• Your instructions:
Would you reproduce each line below exactly, leaving every picture out?

• Dataset entries:
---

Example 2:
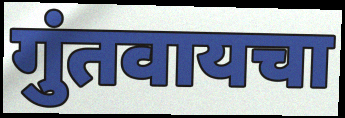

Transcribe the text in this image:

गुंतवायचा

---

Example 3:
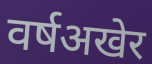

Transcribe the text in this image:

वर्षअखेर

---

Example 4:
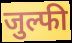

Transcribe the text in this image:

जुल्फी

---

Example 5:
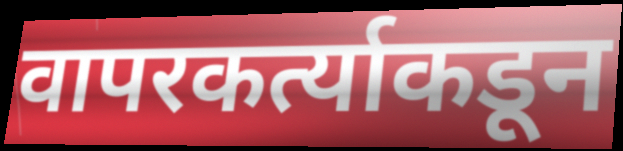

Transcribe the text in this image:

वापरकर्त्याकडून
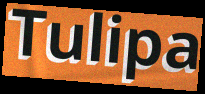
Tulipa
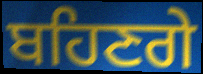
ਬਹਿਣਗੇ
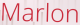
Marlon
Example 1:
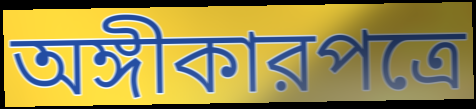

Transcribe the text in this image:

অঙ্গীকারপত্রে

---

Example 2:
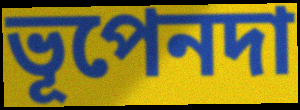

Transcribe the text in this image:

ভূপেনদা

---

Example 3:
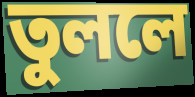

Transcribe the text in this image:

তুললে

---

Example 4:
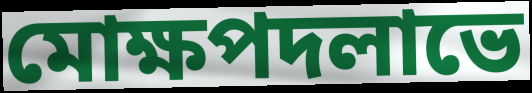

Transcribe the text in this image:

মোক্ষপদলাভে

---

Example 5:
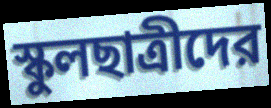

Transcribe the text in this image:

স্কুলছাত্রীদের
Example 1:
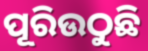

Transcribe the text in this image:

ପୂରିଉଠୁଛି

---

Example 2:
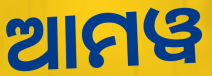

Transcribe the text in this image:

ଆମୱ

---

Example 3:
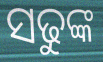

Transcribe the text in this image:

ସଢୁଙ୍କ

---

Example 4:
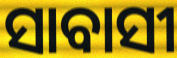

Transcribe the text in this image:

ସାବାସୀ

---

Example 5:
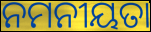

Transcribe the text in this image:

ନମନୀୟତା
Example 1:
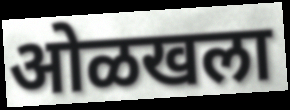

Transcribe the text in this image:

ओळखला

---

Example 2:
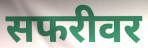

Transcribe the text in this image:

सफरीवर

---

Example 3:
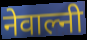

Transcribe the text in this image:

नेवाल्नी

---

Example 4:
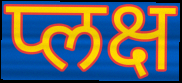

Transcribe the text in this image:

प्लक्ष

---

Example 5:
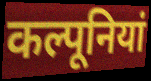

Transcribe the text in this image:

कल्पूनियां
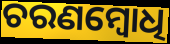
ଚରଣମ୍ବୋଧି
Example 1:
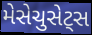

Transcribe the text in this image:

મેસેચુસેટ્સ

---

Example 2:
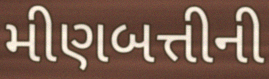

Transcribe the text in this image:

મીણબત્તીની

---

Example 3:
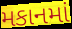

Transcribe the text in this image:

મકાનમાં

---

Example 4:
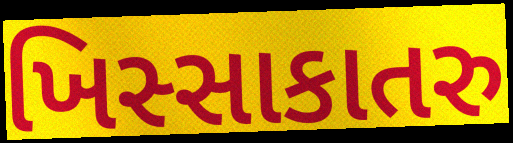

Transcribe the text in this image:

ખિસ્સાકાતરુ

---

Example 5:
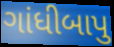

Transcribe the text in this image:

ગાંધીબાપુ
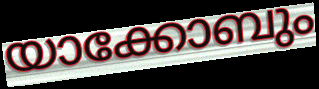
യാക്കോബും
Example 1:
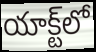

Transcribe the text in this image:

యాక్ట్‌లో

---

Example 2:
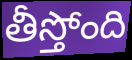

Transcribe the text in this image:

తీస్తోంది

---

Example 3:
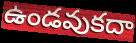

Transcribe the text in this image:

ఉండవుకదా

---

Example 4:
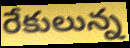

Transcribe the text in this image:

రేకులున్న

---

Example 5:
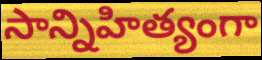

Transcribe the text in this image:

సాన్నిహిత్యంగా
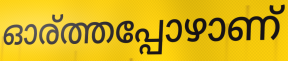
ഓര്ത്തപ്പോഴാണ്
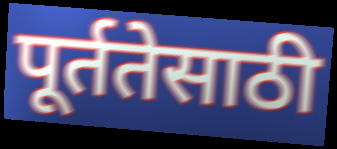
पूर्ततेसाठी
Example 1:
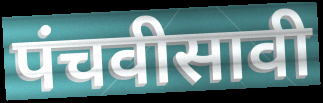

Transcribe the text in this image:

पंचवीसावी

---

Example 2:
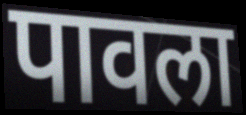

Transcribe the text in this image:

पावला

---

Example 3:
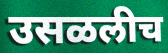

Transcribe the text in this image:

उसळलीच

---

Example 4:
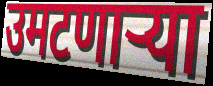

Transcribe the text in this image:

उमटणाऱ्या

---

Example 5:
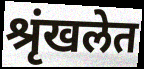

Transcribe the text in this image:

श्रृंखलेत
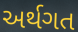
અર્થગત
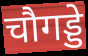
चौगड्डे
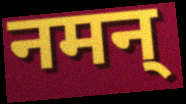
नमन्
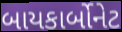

• The answer:
---

Example 2:

Transcribe the text in this image:

गुंतवायचा

---

Example 3:

Transcribe the text in this image:

वर्षअखेर

---

Example 4:

Transcribe the text in this image:

जुल्फी

---

Example 5:

Transcribe the text in this image:

वापरकर्त्याकडून
Tulipa
ਬਹਿਣਗੇ
Marlon
Example 1:

Transcribe the text in this image:

অঙ্গীকারপত্রে

---

Example 2:

Transcribe the text in this image:

ভূপেনদা

---

Example 3:

Transcribe the text in this image:

তুললে

---

Example 4:

Transcribe the text in this image:

মোক্ষপদলাভে

---

Example 5:

Transcribe the text in this image:

স্কুলছাত্রীদের
Example 1:

Transcribe the text in this image:

ପୂରିଉଠୁଛି

---

Example 2:

Transcribe the text in this image:

ଆମୱ

---

Example 3:

Transcribe the text in this image:

ସଢୁଙ୍କ

---

Example 4:

Transcribe the text in this image:

ସାବାସୀ

---

Example 5:

Transcribe the text in this image:

ନମନୀୟତା
Example 1:

Transcribe the text in this image:

ओळखला

---

Example 2:

Transcribe the text in this image:

सफरीवर

---

Example 3:

Transcribe the text in this image:

नेवाल्नी

---

Example 4:

Transcribe the text in this image:

प्लक्ष

---

Example 5:

Transcribe the text in this image:

कल्पूनियां
ଚରଣମ୍ବୋଧି
Example 1:

Transcribe the text in this image:

મેસેચુસેટ્સ

---

Example 2:

Transcribe the text in this image:

મીણબત્તીની

---

Example 3:

Transcribe the text in this image:

મકાનમાં

---

Example 4:

Transcribe the text in this image:

ખિસ્સાકાતરુ

---

Example 5:

Transcribe the text in this image:

ગાંધીબાપુ
യാക്കോബും
Example 1:

Transcribe the text in this image:

యాక్ట్‌లో

---

Example 2:

Transcribe the text in this image:

తీస్తోంది

---

Example 3:

Transcribe the text in this image:

ఉండవుకదా

---

Example 4:

Transcribe the text in this image:

రేకులున్న

---

Example 5:

Transcribe the text in this image:

సాన్నిహిత్యంగా
ഓര്ത്തപ്പോഴാണ്
पूर्ततेसाठी
Example 1:

Transcribe the text in this image:

पंचवीसावी

---

Example 2:

Transcribe the text in this image:

पावला

---

Example 3:

Transcribe the text in this image:

उसळलीच

---

Example 4:

Transcribe the text in this image:

उमटणाऱ्या

---

Example 5:

Transcribe the text in this image:

श्रृंखलेत
અર્થગત
चौगड्डे
नमन्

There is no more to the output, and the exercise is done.